Source information >>

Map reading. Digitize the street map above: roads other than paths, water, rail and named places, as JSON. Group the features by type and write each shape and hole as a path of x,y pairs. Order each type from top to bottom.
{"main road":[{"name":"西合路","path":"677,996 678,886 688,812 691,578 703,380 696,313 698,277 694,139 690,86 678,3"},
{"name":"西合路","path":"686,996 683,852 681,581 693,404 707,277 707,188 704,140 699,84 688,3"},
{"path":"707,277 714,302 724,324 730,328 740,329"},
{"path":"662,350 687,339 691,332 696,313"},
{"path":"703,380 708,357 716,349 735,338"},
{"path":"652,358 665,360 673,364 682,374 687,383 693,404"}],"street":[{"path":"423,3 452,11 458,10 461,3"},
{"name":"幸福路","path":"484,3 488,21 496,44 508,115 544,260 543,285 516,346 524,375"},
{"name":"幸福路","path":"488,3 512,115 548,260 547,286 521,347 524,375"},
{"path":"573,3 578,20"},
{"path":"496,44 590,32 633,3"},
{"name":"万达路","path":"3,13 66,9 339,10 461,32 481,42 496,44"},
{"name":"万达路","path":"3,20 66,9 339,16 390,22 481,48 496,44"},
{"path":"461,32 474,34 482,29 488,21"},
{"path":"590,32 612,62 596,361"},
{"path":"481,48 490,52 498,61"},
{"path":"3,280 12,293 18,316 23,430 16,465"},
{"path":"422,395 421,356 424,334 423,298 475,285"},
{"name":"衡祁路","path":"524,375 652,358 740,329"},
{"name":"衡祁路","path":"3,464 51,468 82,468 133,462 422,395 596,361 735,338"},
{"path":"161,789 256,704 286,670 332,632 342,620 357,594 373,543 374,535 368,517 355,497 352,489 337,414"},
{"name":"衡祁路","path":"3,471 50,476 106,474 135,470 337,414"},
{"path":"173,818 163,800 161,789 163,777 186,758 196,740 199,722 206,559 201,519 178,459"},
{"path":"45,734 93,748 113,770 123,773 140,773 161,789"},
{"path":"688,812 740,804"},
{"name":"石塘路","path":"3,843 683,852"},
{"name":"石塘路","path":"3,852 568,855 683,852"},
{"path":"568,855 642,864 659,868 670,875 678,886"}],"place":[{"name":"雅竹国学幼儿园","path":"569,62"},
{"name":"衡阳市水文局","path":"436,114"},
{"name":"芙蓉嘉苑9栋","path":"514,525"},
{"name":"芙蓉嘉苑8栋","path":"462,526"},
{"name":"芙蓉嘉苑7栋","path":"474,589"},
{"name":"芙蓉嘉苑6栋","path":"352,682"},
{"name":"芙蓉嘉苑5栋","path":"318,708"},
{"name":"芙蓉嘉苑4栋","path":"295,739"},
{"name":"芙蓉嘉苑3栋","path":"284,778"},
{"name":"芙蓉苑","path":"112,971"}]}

Exercise objective >> Look over the records. Copy the lines that include the word "street".

Task answer >>
Map reading. Digitize the street map above: roads other than paths, water, rail and named places, as JSON. Group the features by type and write each shape and hole as a path of x,y pairs. Order each type from top to bottom.
{"path":"652,358 665,360 673,364 682,374 687,383 693,404"}],"street":[{"path":"423,3 452,11 458,10 461,3"},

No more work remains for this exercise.